À cette altitude le ciel semblait plus rapproché de nous. L’air était si limpide que nous pouvions contempler dans ses moindres détails la floraison des constellations épanouies. À chaque instant, des étoiles filantes passaient, semblables à de véloces courriers porteurs de torches ; elles coupaient dans leur fuite les blanches avenues de la voie lactée et s’en allaient se perdre mystérieusement à l’horizon. En bas, les prés étendaient leur ténébreuse fraîcheur ; des bruits sourds de vaches ruminant dans l’étable nous arrivaient des chalets épars et, sous nos pieds, les herbes foulées exhalaient d’aromatiques haleines qui montaient comme un rustique encens vers la majesté fleurie des astres. Quand nous eûmes laissé derrière nous l’odorante prairie et que des rampes pierreuses eurent succédé aux pâtis, l’ascension recommença le long d’une arête nue et calcinée. Mais au milieu même des essoufflements de l’escalade, l’enchantement se continuait et nous faisait oublier nos fatigues. Les voix des guides, répercutées par les rochers voisins, nous revenaient grossies, multipliées par de magiques échos. Ces appels prolongés, qui s’envolaient dans la nuit, résonnaient ainsi que de menaçantes protestations de la montagne dont nous troublions le sommeil.

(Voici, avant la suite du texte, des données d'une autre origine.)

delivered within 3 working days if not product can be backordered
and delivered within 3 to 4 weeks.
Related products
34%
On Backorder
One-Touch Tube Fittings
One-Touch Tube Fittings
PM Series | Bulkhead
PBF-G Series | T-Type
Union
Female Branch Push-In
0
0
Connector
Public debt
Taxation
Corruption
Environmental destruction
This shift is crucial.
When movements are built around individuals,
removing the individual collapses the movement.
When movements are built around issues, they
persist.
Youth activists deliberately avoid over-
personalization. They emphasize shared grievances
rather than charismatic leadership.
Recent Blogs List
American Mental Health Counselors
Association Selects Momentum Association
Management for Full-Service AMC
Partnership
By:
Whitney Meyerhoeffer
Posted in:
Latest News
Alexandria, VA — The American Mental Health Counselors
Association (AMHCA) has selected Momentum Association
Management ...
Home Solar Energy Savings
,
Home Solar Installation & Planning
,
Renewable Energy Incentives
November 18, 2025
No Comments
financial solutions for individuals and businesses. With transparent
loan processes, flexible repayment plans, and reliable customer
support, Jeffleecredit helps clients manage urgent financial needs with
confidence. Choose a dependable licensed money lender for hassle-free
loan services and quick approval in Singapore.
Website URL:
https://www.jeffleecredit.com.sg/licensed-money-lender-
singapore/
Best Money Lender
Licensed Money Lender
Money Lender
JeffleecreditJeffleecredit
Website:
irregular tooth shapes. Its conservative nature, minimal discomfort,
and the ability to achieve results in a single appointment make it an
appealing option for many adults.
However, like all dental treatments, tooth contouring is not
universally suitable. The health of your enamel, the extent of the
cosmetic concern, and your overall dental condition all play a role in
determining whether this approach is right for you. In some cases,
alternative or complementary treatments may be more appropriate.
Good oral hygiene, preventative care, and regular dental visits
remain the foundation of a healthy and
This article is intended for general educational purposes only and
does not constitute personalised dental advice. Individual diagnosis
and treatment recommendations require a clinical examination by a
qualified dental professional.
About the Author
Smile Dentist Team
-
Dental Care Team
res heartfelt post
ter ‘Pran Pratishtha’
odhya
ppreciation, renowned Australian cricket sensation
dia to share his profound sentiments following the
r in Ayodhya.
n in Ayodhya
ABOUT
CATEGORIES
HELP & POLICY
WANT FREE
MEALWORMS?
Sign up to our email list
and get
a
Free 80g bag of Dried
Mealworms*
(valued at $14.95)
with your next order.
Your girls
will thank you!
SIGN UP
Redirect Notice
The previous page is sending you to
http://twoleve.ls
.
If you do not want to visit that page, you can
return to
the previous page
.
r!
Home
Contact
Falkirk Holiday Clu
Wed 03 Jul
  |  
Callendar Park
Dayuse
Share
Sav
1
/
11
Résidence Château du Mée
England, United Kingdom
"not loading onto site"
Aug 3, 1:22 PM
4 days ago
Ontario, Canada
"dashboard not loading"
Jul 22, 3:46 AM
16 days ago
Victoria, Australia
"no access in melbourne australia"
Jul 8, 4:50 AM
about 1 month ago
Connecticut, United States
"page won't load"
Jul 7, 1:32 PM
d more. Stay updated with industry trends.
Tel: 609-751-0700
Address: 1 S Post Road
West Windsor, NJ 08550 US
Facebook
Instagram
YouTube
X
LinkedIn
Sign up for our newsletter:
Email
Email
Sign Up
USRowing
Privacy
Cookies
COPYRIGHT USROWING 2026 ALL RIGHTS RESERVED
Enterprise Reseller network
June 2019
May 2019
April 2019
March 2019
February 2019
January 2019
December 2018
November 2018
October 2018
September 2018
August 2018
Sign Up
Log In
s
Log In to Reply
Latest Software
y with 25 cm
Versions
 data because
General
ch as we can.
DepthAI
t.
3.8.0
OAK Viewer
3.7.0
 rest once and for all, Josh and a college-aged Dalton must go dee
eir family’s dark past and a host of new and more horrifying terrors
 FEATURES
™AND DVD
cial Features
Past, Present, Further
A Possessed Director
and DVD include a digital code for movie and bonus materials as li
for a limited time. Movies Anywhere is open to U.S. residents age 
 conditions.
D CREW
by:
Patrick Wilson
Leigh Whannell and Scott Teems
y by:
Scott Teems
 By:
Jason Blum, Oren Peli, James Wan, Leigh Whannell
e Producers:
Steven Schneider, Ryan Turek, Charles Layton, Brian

En même temps, nous étions presque frôlés par de lumineux projectiles qui passaient à chaque minute avec de légers sifflements. Non contentes de nous avertir par leurs clameurs confuses, les divinités des hautes cimes, les farouches oréades, semblaient chercher à nous éloigner à l’aide ces jets de cailloux incandescents. Après avoir observé le phénomène avec plus d’attention, nous reconnûmes qu’il était dû à de très petits éclats de bolides qui s’enflammaient en pénétrant dans notre atmosphère et tombaient sur les arêtes supérieures de la Tournette. Ces soudaines chutes d’étoiles filantes et ces échos fantastiques nous escortèrent jusqu’aux minces corniches et aux couloirs glacés de l’avant-dernier sommet. La nuit s’éclaircissait, et quand nous atteignîmes la plate-forme la plus élevée, qu’on nomme « le Fauteuil », l’aube venait de poindre.

Du côté du Levant, on apercevait très nettement déjà le massif du mont Blanc coloré d’une belle teinte bleue. Dans ce bain d’azur foncé, on distinguait les reliefs des aiguilles et des dômes, la profondeur des couloirs et les cascades congelées des glaciers. Tout autour du géant, des montagnes violettes plongeaient encore dans une demi-obscurité. Le regard, en s’abaissant, embrassait l’ensemble des Alpes de la Haute-Savoie, et l’on voyait, à travers des échancrures, le fond des vastes entonnoirs où dormaient trois lointaines nappes d’eau verte les lacs d’Annecy, du Bourget et de Genève. Derrière le mont Blanc, une rougeur montait, précédée d’un nuage rose, fin comme une fumée. Avec une religieuse émotion, nous attendions le lever du soleil. Il surgit tout d’un coup au-dessus du massif et sembla bondir dans le ciel comme une balle d’or. Au même moment tout s’éclaira ; les glaciers s’embrasèrent, les chaînes allongèrent dans toutes les directions leurs crêtes neigeuses, et dans l’éblouissement de cette triomphante lumière, inondant silencieusement les Alpes étincelantes, il nous sembla entendre retentir l’hosanna glorieux des montagnes.